- INSTRUCTION
Rewrite every line of the listing below, swapping "segments" for "slices" and leaving everything else unchanged. Omit the pictures from your answer.

===

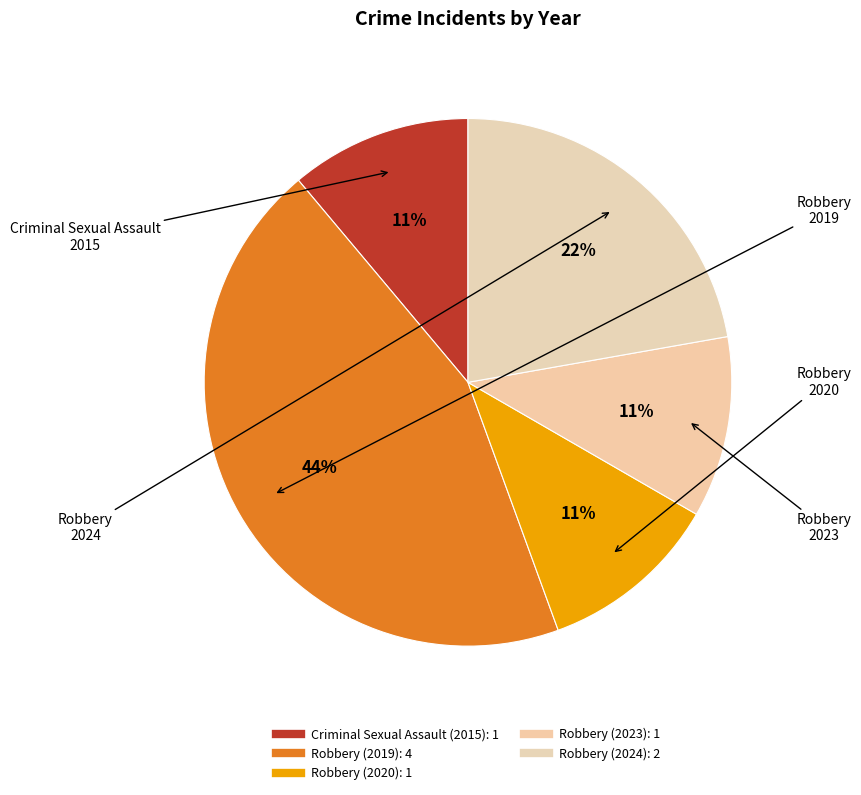

How many segments does this pie chart have?

5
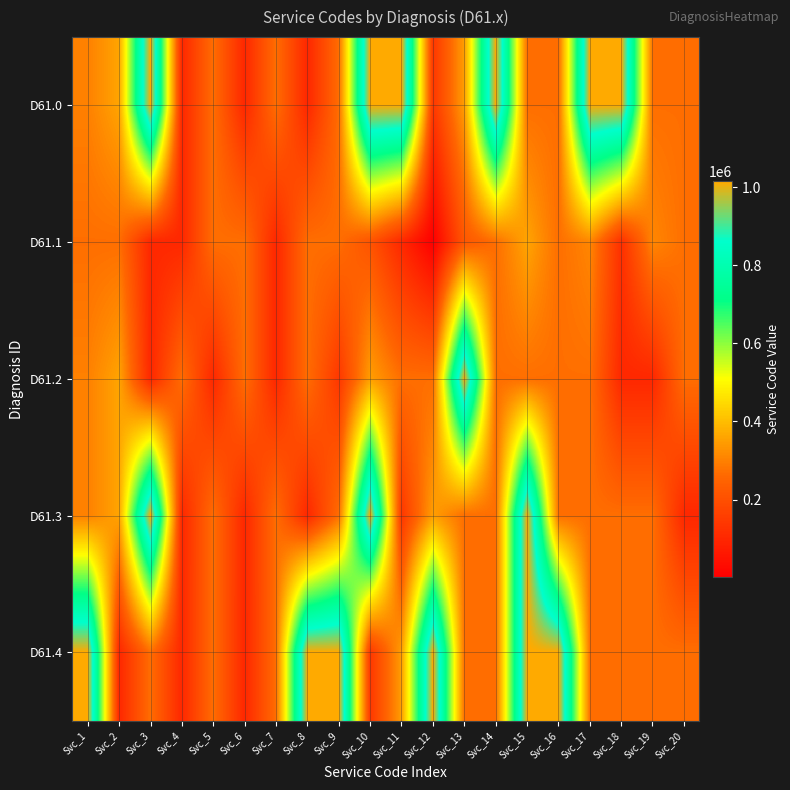

How many distinct data groups are displayed?

5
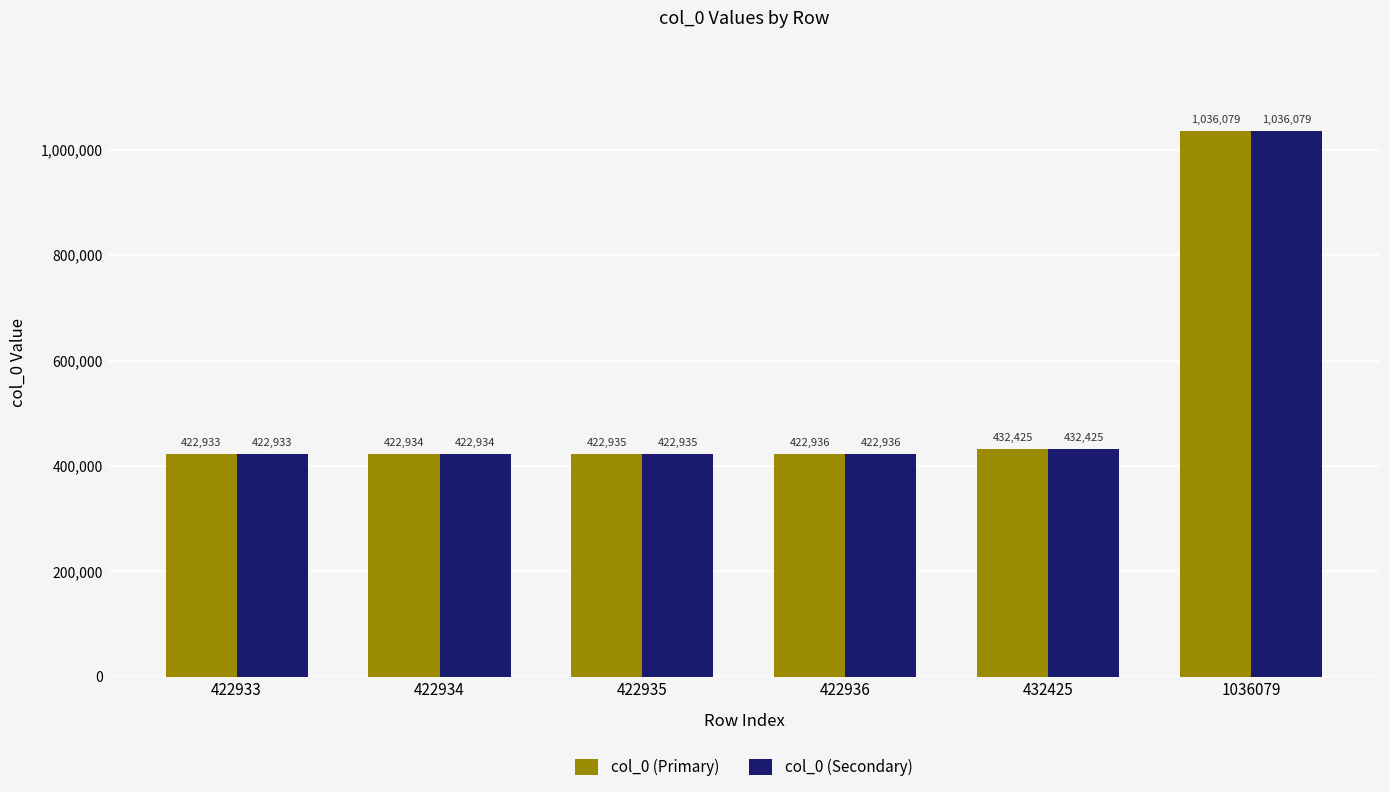

At which label is col_0 (Primary) closest to 729506?

432425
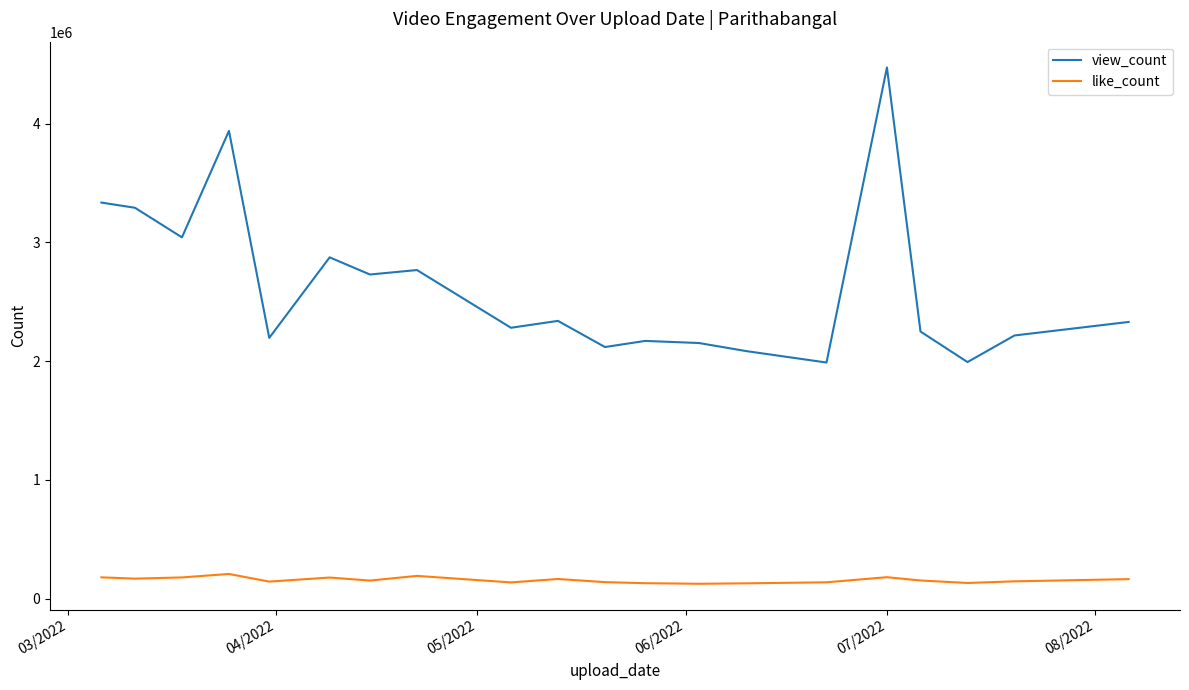

True or false: like_count and view_count cross at least once.

False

===

- PROBLEM SOLUTION
How many slices does this pie chart have?

5

How many distinct data groups are displayed?

5

At which label is col_0 (Primary) closest to 729506?

432425

True or false: like_count and view_count cross at least once.

False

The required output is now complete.